Fall 2022 Course Descriptions

CS 5-03 Introduction to Digital Humanities

G. Crane, M. Saxton
MW 3:00-4:15, Braker Hall 118
I+ Block

The Humanities is increasingly making use of computerized methods in gathering and interpreting research data. Simultaneously, the world has seen a dramatic increase in the dissemination of numerical claims-—the products of data science--in forms ranging from infographics in newspapers to interactive visualizations on social media and other web sites. This course covers selected topics in computing approaches for the Humanities. The aim is to equip Humanities students with basic awareness and skills in using digital research methods and applying that knowledge to understanding and interrogating the numerical claims produced by data scientists. Additionally, the course aims to provide experience with a variety of computational tools to approach Humanities research 9 questions, topics, and datasets. All examples and the applications of the computational tools will be drawn from the Humanities.
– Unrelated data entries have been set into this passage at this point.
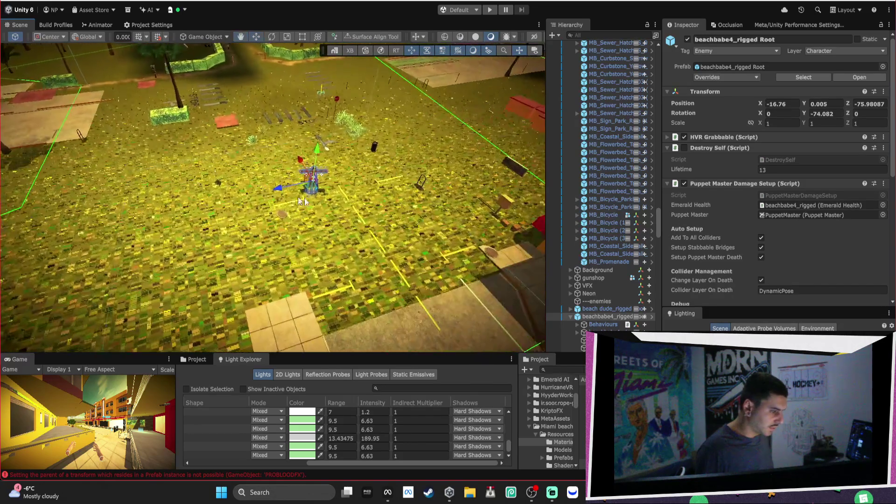
Inspect beach dude_rigged's PuppetMaster and animation setup, then bring up the Android build profile
{"action": "left_click", "coordinate": [570, 309]}
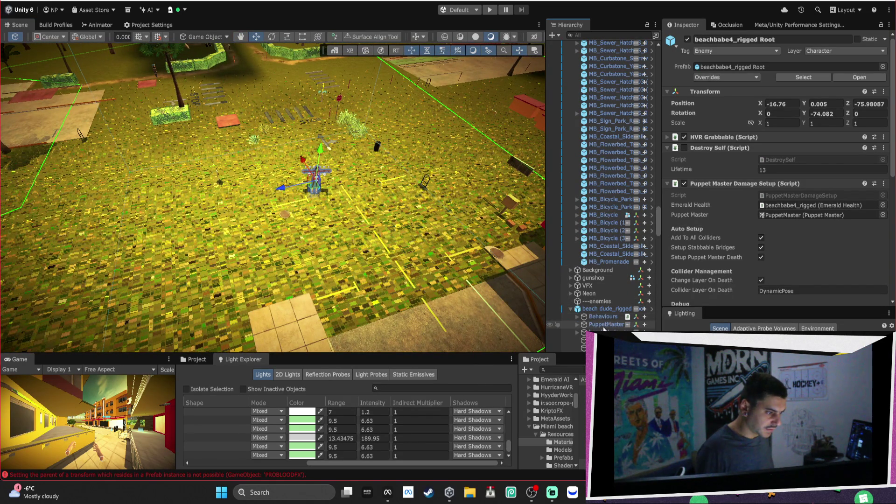
{"action": "left_click", "coordinate": [605, 325]}
{"action": "left_click", "coordinate": [564, 332]}
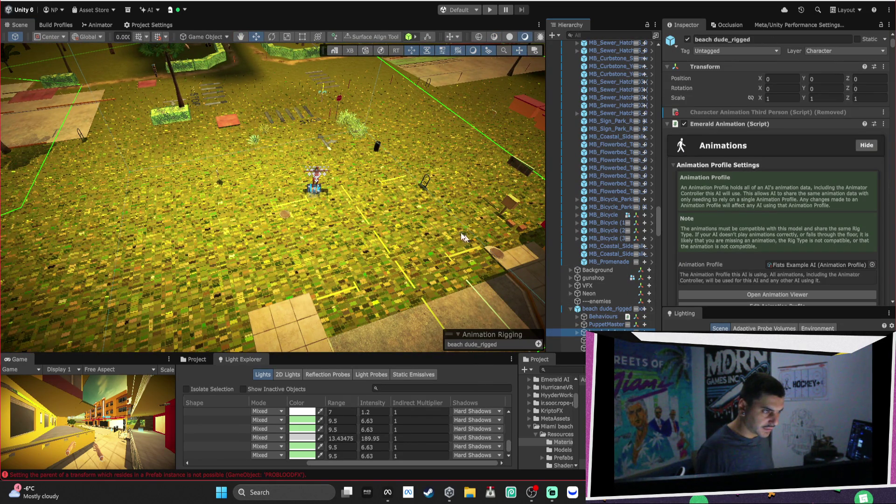
{"action": "mouse_move", "coordinate": [775, 119]}
{"action": "left_click", "coordinate": [683, 115]}
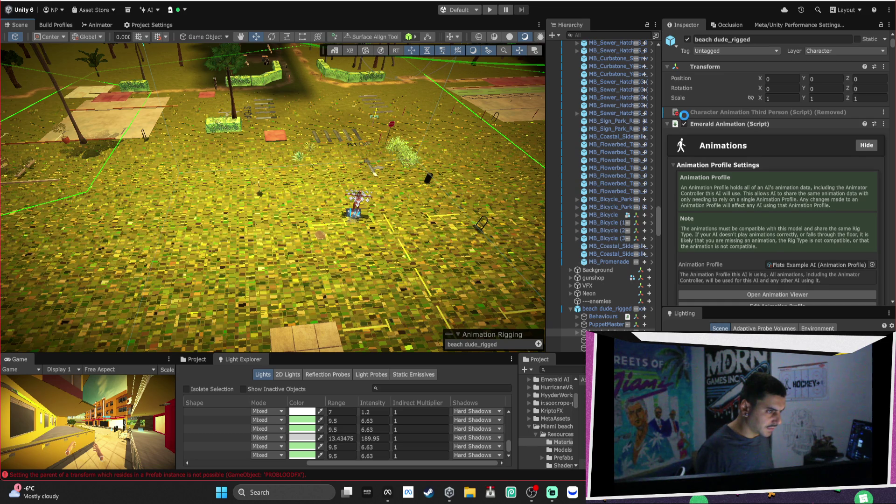
{"action": "left_click", "coordinate": [574, 310]}
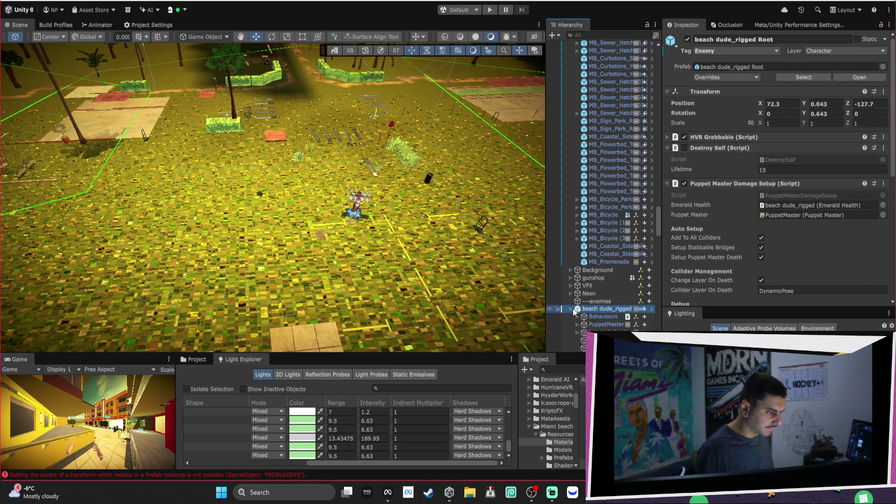
{"action": "mouse_move", "coordinate": [327, 163]}
{"action": "left_mouse_down"}
{"action": "mouse_move", "coordinate": [296, 112]}
{"action": "mouse_move", "coordinate": [304, 170]}
{"action": "left_mouse_up"}
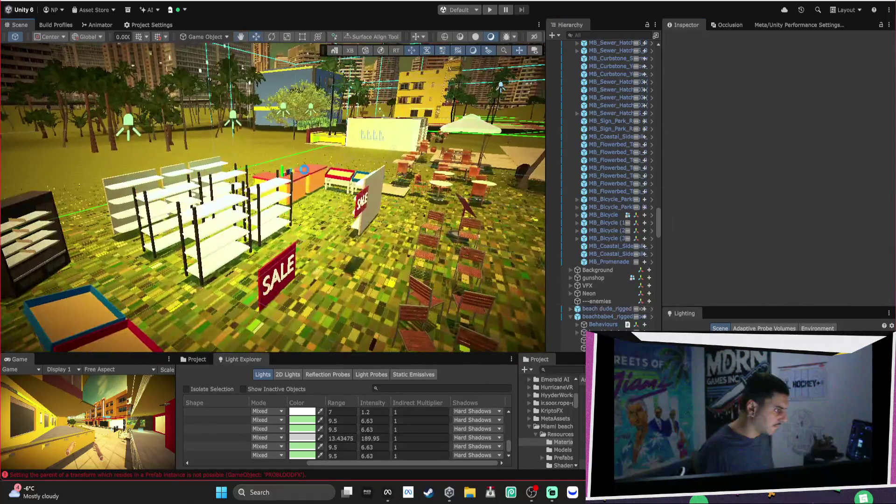
{"action": "mouse_move", "coordinate": [389, 130]}
{"action": "left_mouse_down"}
{"action": "mouse_move", "coordinate": [373, 135]}
{"action": "mouse_move", "coordinate": [359, 126]}
{"action": "mouse_move", "coordinate": [345, 93]}
{"action": "left_mouse_up"}
{"action": "left_click", "coordinate": [70, 25]}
We hope to empower Humanities students to understand and interpret research conducted with computerized methods. After this course, they should be familiar with the steps involved in working with data. They will be prepared to ask questions of numerical claims they encounter in publications and online. Where did the source data come from? How was it processed? Why was it visualized in this way and how might the visualization help or hinder appropriate interpretation? They will also be prepared to engage in research together with data scientists and thus form better teams. Non-Humanities students will be better equipped to engage with Humanists by getting a sense for the needs of the field. They will also gain awareness of the different topics explored in the Humanities (such as language, history, prosopography, geolocalization, etc). Students will develop an interest in these disciplines and add them to a well-rounded curriculum. Further, students will benefit from exposure to and hands on experience with real world applications of data science techniques in the Humanities. The format of the course will be modeled after introductory Computer Science (CS) courses at Tufts. The course is open to all Tufts undergraduates and will be counted as a Humanities credit.